Irradiation experiments for analysing DNA damage were performed after shipping the 3D mucosa models in a cooled container from Greifswald to Berlin. In order to semi-quantitatively determine the percentage and location of affected cells, immunostaining was performed on the irradiated tissue samples. The punch biopsies of mucosa models and human oral mucosa were fixated in neutral buffered 4% formalin solution (Sigma #HT501128-4L, Saint Louis, MO) after irradiation. The fixated biopsies were dewatered and embedded in paraffin blocks (Histosec, Merck Millipore)51, sectioned to 1–2 µm and incubated with anti-6-4PP (clone 64 M-2, Cosmo Bio), anti-CPD (clone TDM-2, Cosmo Bio) or anti p53 (clone DO7, Novastra) and subsequently stained with Alkaline Phosphatase/RED, Rabbit/Mouse (Agilent Technologies) for the detection of 6-4PP, CPD and p53. Nuclei staining was performed with hematoxylin and slides were cover slipped with Kaiser’s glycerol gelatine (both Merck Millipore). Negative controls were performed by omitting the primary antibody. An AxioImager Z1 microscope (Carl Zeiss MicroImaging, Inc.) was used for histologic documentation in a blinded manner.

Statistical analysis

Statistical analysis of MTT (n = 2–7), TEER (n = 2–17) and irritation potential (n = 3–4) was done with one-way ANOVA following Dunnett’s multiple comparison test.

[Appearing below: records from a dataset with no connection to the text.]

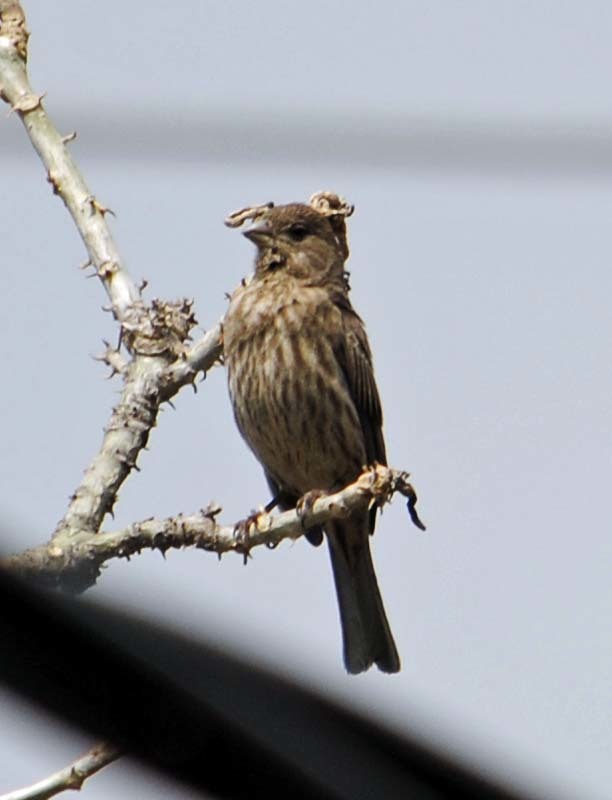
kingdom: Animalia
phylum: Chordata
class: Aves
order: Passeriformes
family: Fringillidae
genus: Haemorhous
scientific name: Haemorhous mexicanus
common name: House finch
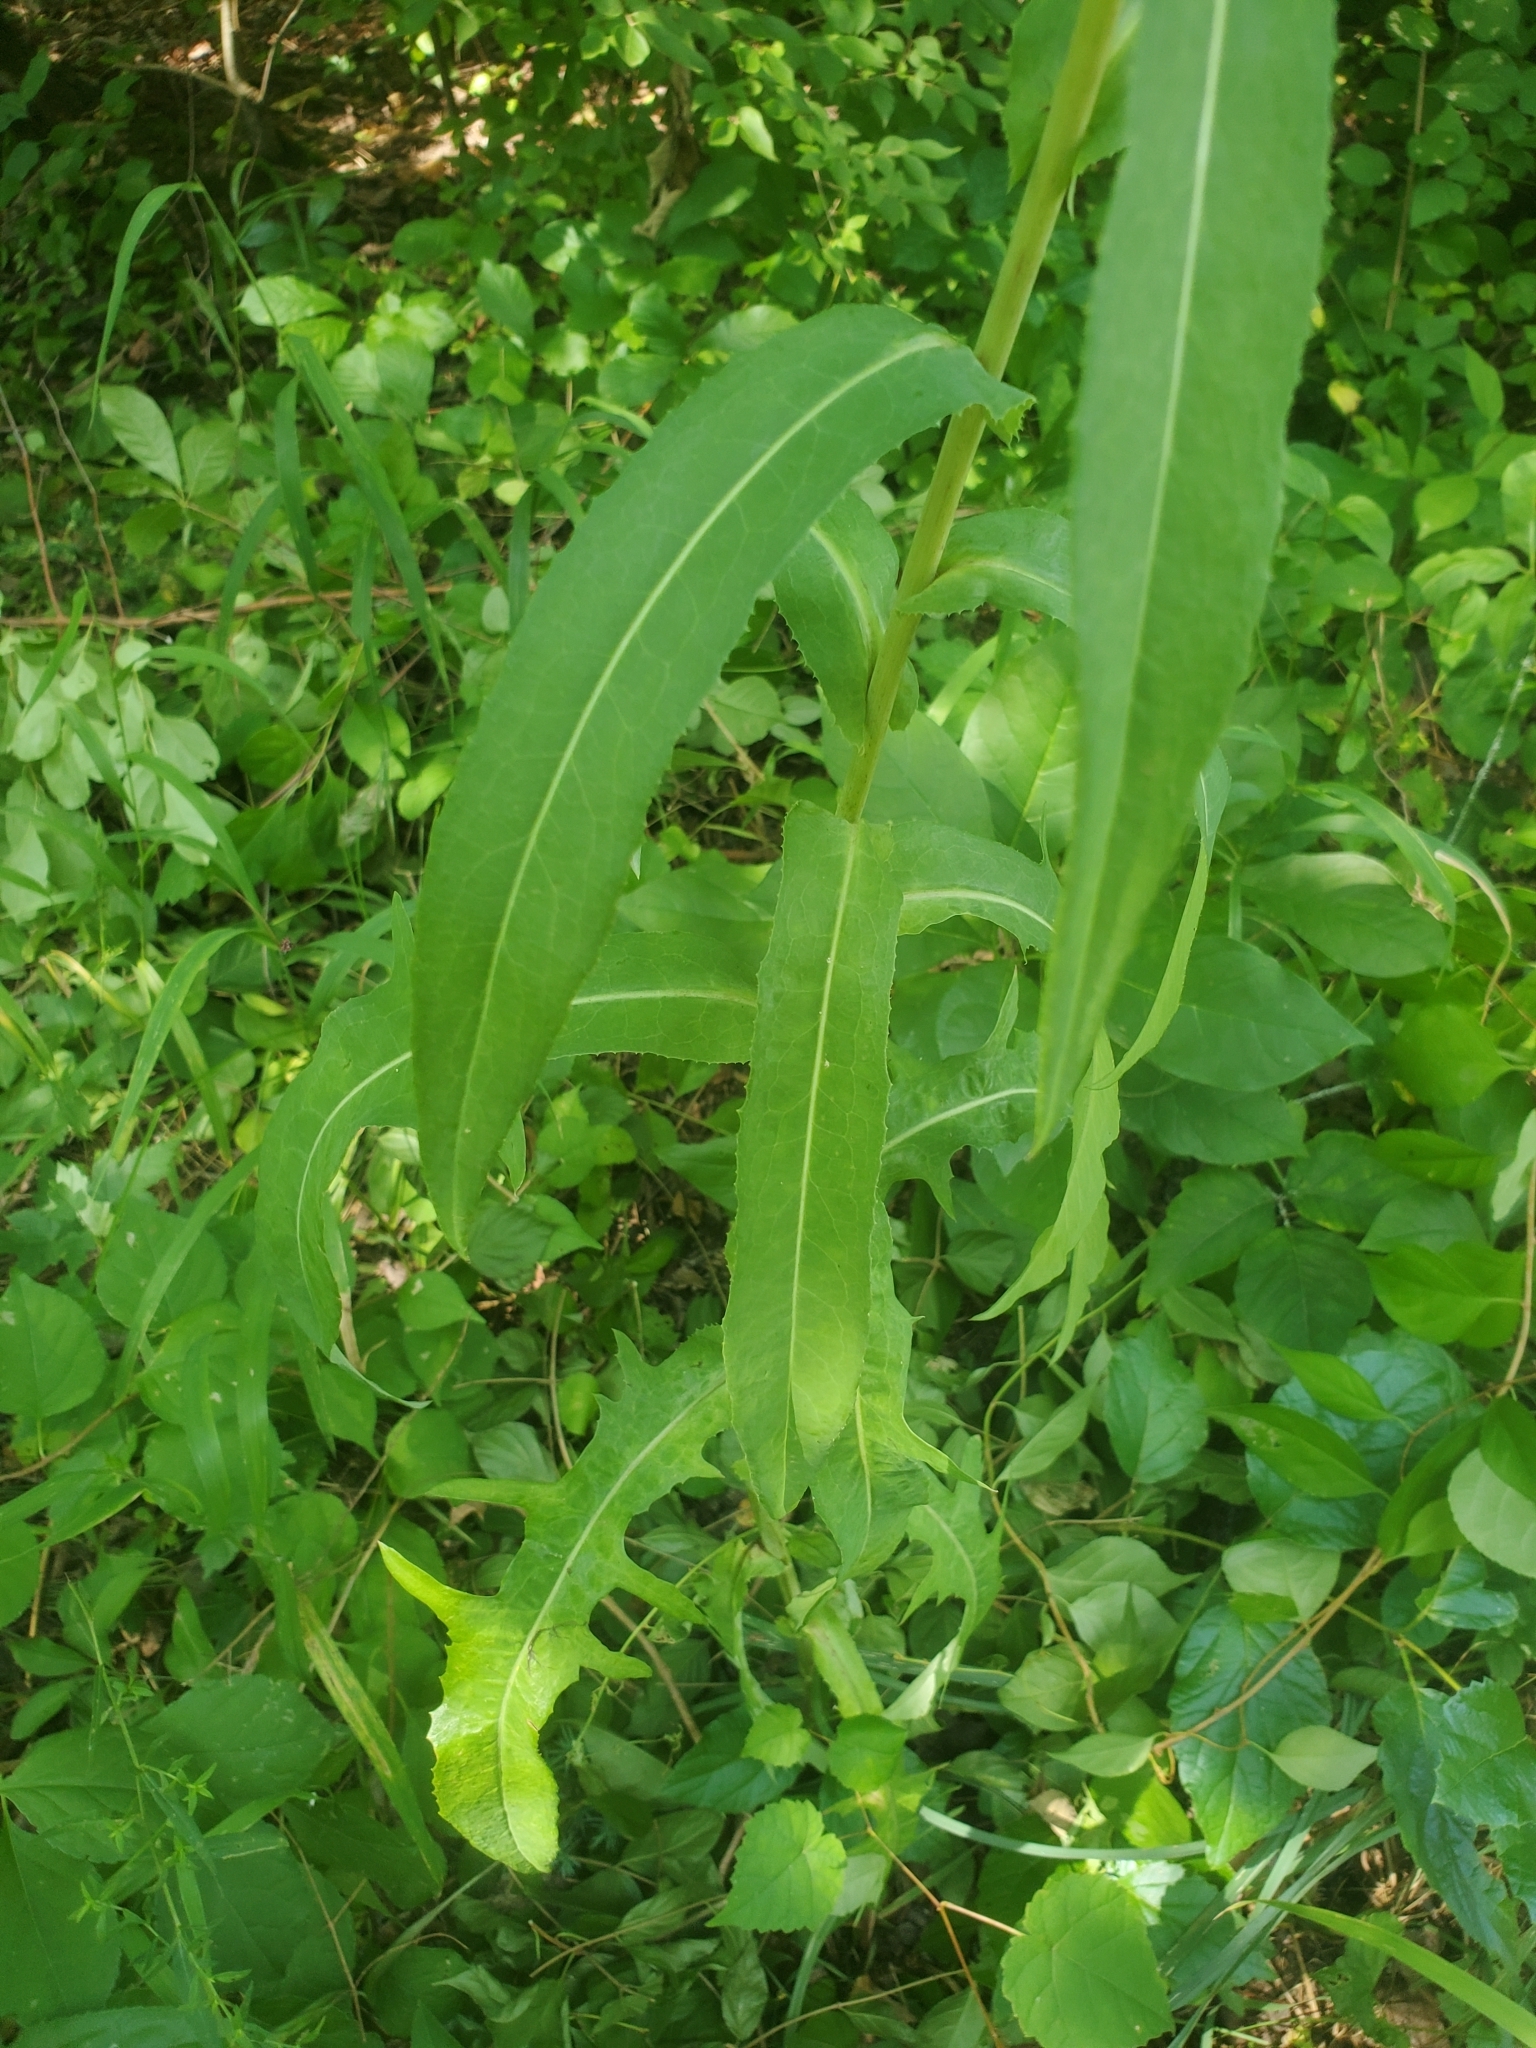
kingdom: Plantae
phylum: Tracheophyta
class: Magnoliopsida
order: Asterales
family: Asteraceae
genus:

DNA damage was measured on human oral mucosa samples of n ≥ 3 subjects. Due to low number of cases, a test for normal distribution was omitted and statistical differences between the unrelated groups was performed non-parametrically using a Wilcoxon rank-sum test.

The statistical analysis was executed using R version 4.2.2 (The R Foundation for Statistical Computing, Vienna, Austria) and a significance level of α = 0.05 was defined. Display of data was performed in R and OriginPro 2020 (OriginLab Corporation, Northampton, MA). All data are expressed as mean ± standard error (SEM).